Lackey shut down the Philadelphia Phillies on Sunday afternoon at Wrigley Field, throwing seven innings in a 7-2 victory that completed a three-game sweep of a big-market team in the early stages of a full-scale rebuild.
“We’re pretty good,” Lackey said. “There’s still a long way to go, but the potential to do something special is there, for sure. We just got to keep our head down, keep working at it. Don’t celebrate anything too quick. Just keep grinding.”
There really wasn’t much suspense for the holiday-weekend crowd of 41,575. Lackey (5-2, 3.16 ERA) had a seven-run lead with two outs in the seventh inning when he gave up his first and only run – a homer to Tyler Goeddel – and that now makes him 8-for-10 in quality starts in a Cubs uniform.

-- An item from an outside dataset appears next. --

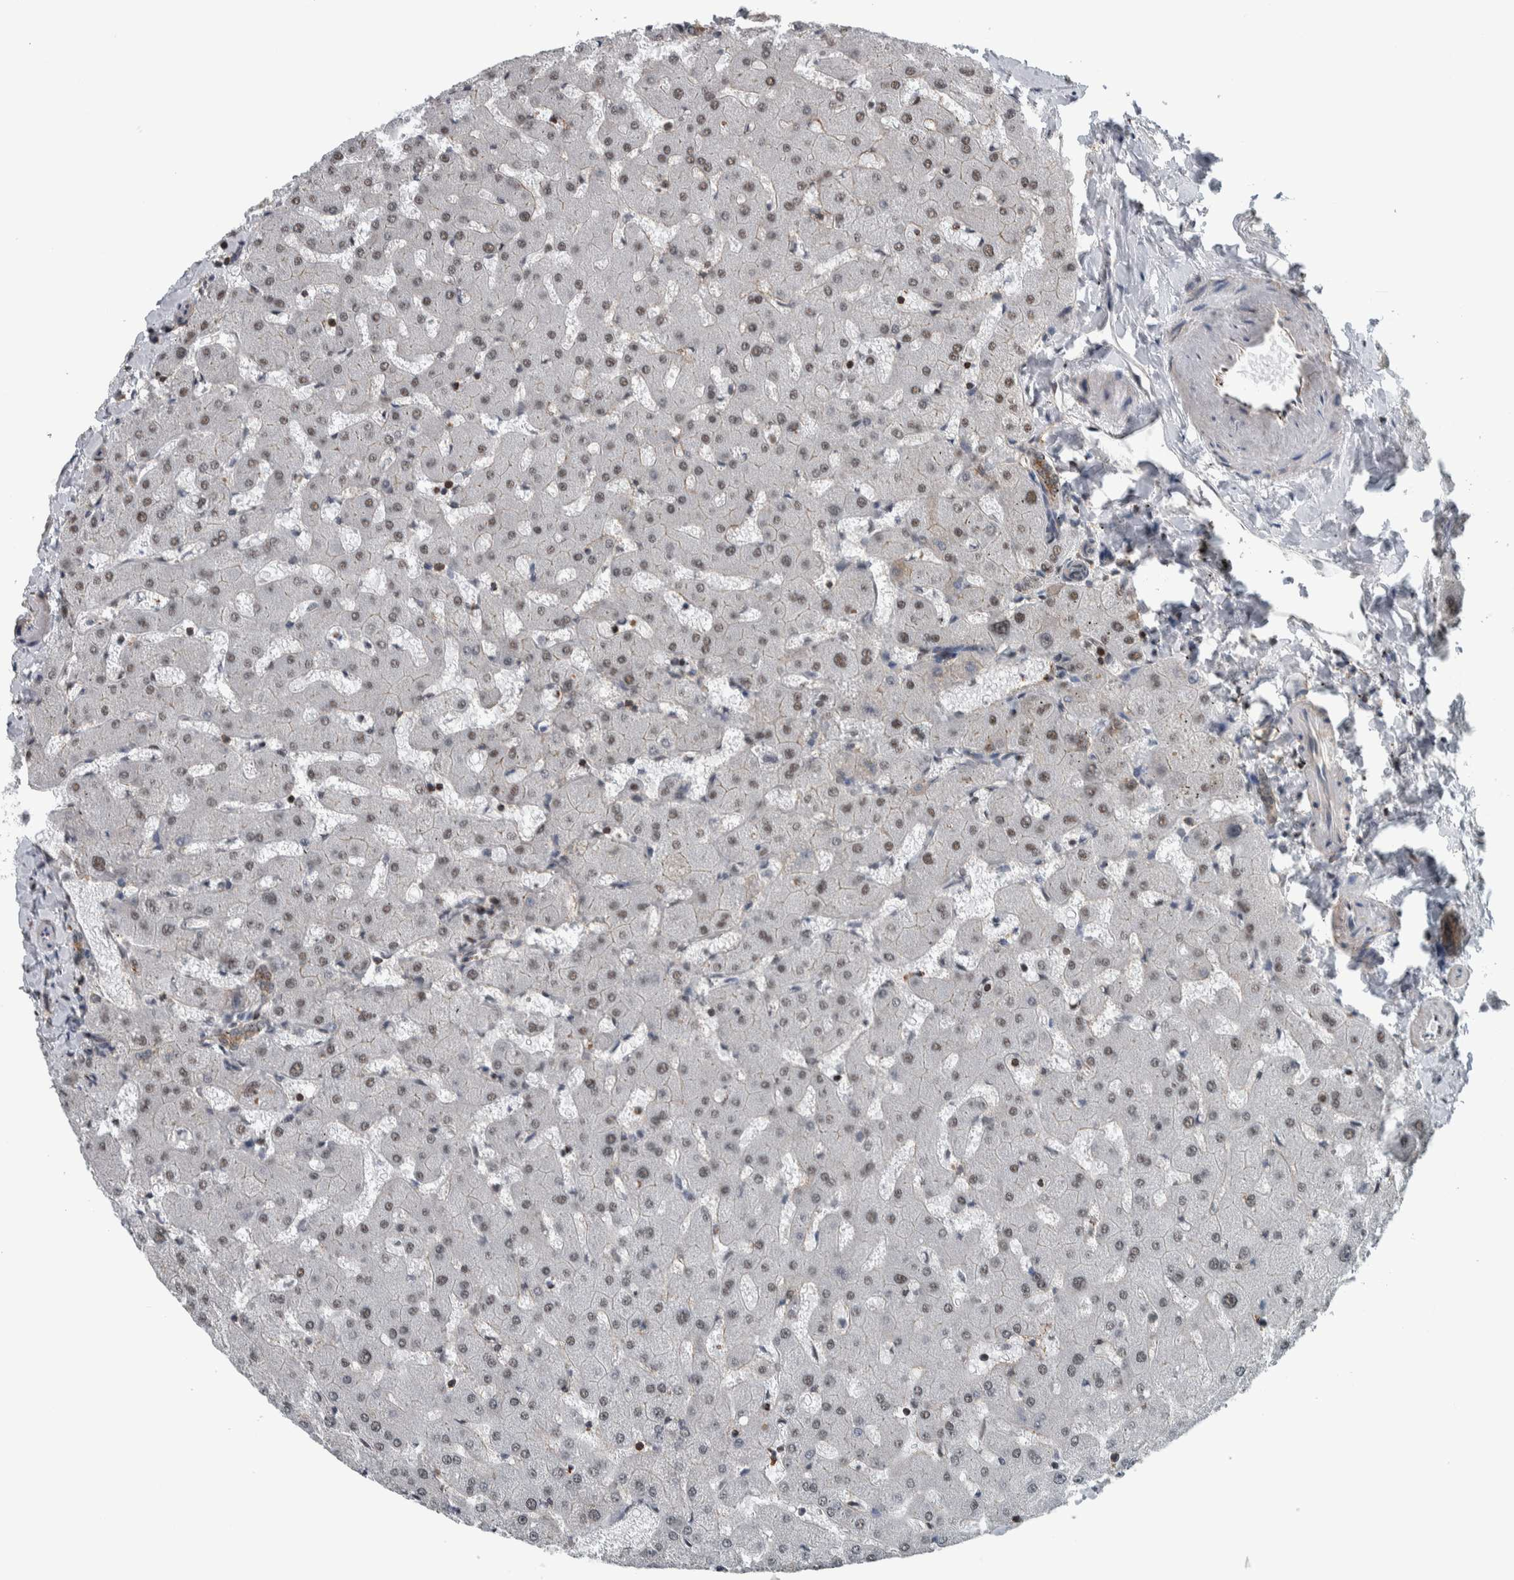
{"staining": {"intensity": "moderate", "quantity": "25%-75%", "location": "cytoplasmic/membranous"}, "tissue": "liver", "cell_type": "Cholangiocytes", "image_type": "normal", "snomed": [{"axis": "morphology", "description": "Normal tissue, NOS"}, {"axis": "topography", "description": "Liver"}], "caption": "DAB (3,3'-diaminobenzidine) immunohistochemical staining of unremarkable human liver shows moderate cytoplasmic/membranous protein staining in about 25%-75% of cholangiocytes.", "gene": "FAM135B", "patient": {"sex": "female", "age": 63}}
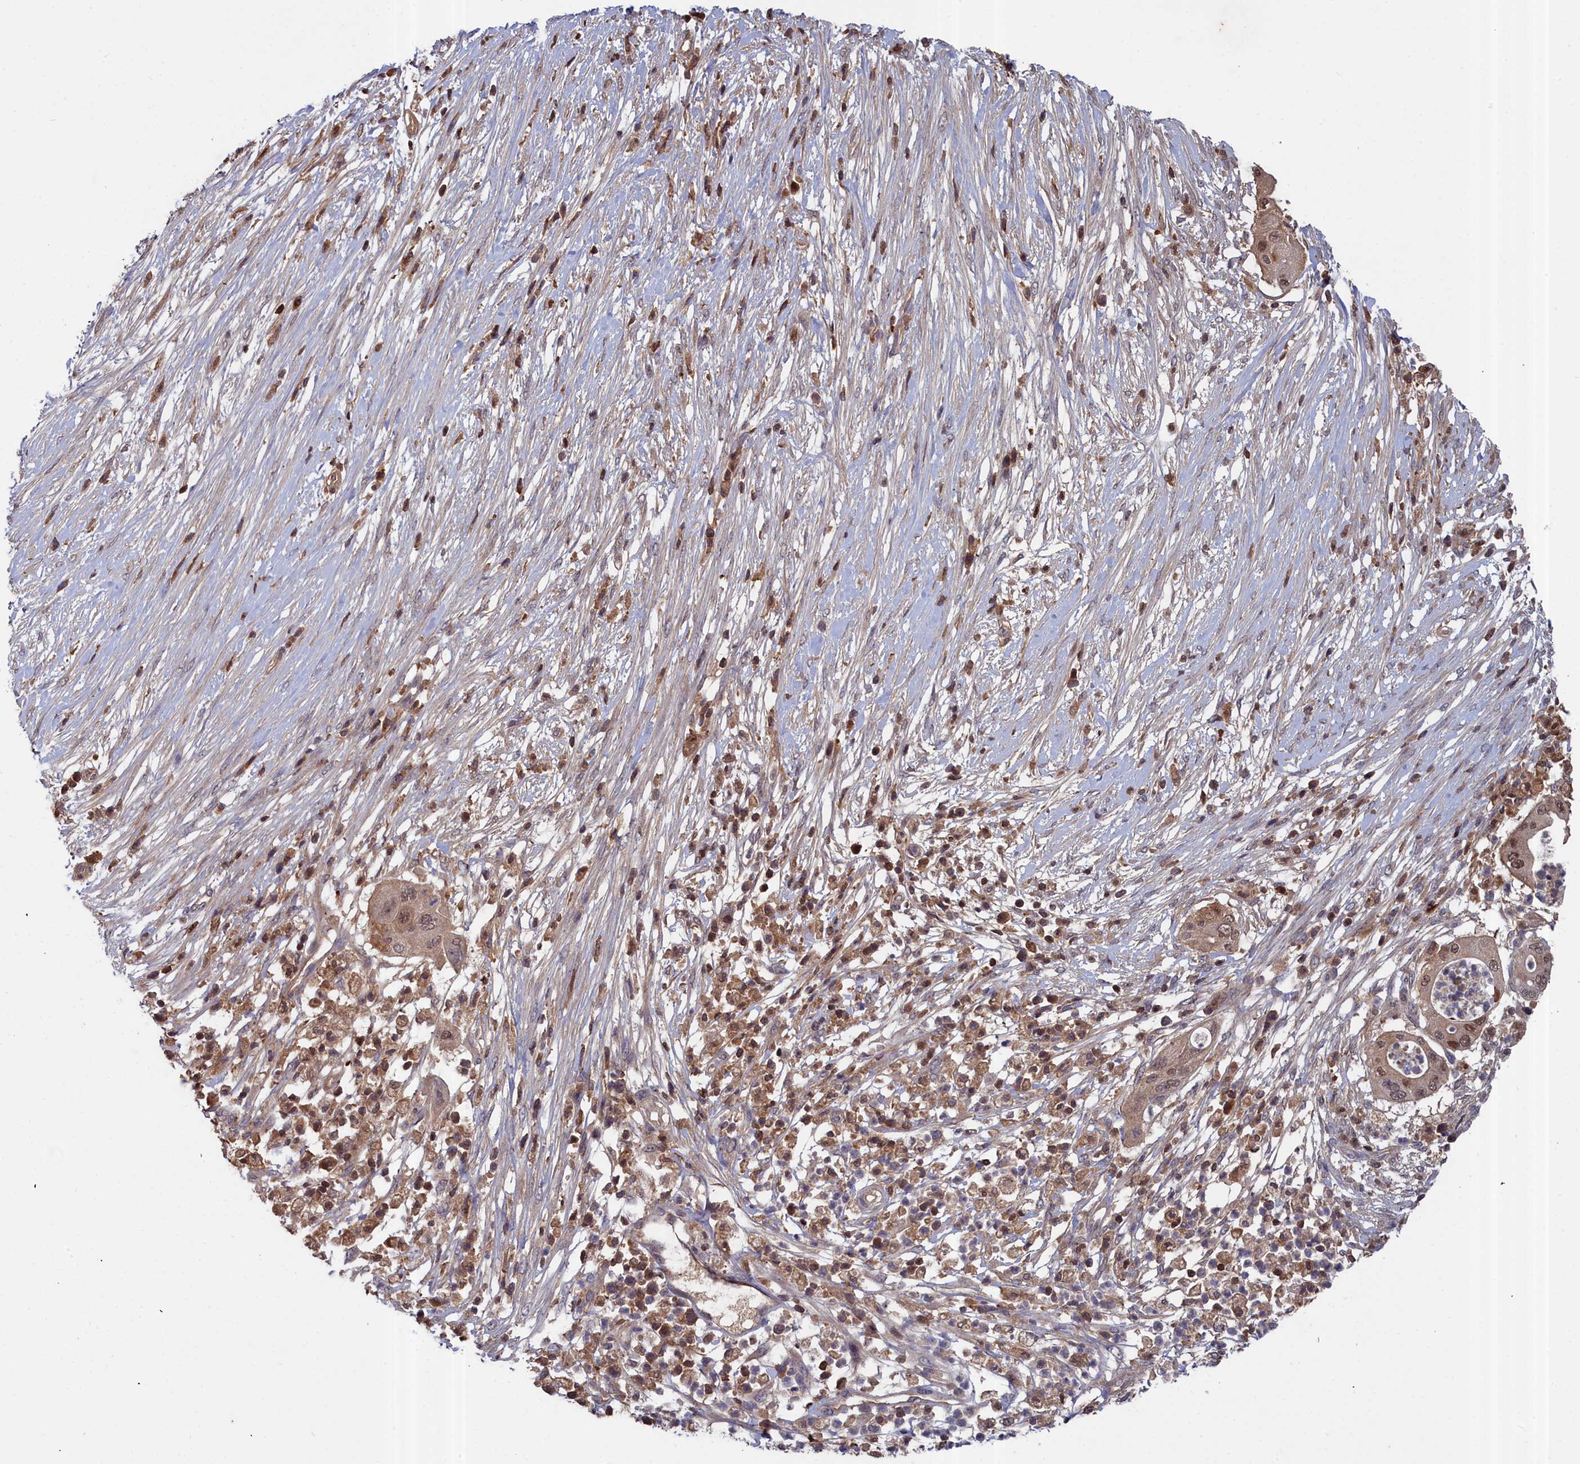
{"staining": {"intensity": "weak", "quantity": ">75%", "location": "cytoplasmic/membranous,nuclear"}, "tissue": "pancreatic cancer", "cell_type": "Tumor cells", "image_type": "cancer", "snomed": [{"axis": "morphology", "description": "Adenocarcinoma, NOS"}, {"axis": "topography", "description": "Pancreas"}], "caption": "Pancreatic cancer (adenocarcinoma) stained with a protein marker exhibits weak staining in tumor cells.", "gene": "GFRA2", "patient": {"sex": "male", "age": 68}}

Just look at how much the Cardinals have missed Lackey’s ability to eat up innings, beginning Sunday with a 4.48 rotation ERA that ranked 11th out of the National League’s 15 teams and now falling 9.5 games behind the Cubs in the division.
The Cubs sensed the price of pitching would explode and pushed to close the deal with Lackey before Zack Greinke’s decision – and after David Price agreed to a seven-year, $217 million megadeal with Boston.
The Red Sox are a first-place team and Price has a 7-1 record – but with an ERA that’s still 5.34 after four straight quality starts and in a division that can be brutal for pitchers.
The Arizona Diamondbacks stunned the baseball world by signing Greinke to a six-year, $206.5 million contract and making a blockbuster trade for Shelby Miller, a pitcher the Cubs discussed in depth with the Atlanta Braves.
Greinke is underperforming (6-3, 4.71 ERA), Miller (1-6, 7.09 ERA) just went on the disabled list with a finger injury that sounds more like an excuse for a mental break and the Diamondbacks are fighting to stay out of last place.
These are only snapshots, but the Cubs feel very comfortable paying for Lackey’s age-37 and age-38 seasons, knowing how much he wants a third World Series ring.
“Johnny Lackey is one of those guys – when you grab a lead, he’s almost the perfect pitcher,” manager Joe Maddon, “because he treats every inning like it’s zero-zero, and he just keeps going after you.”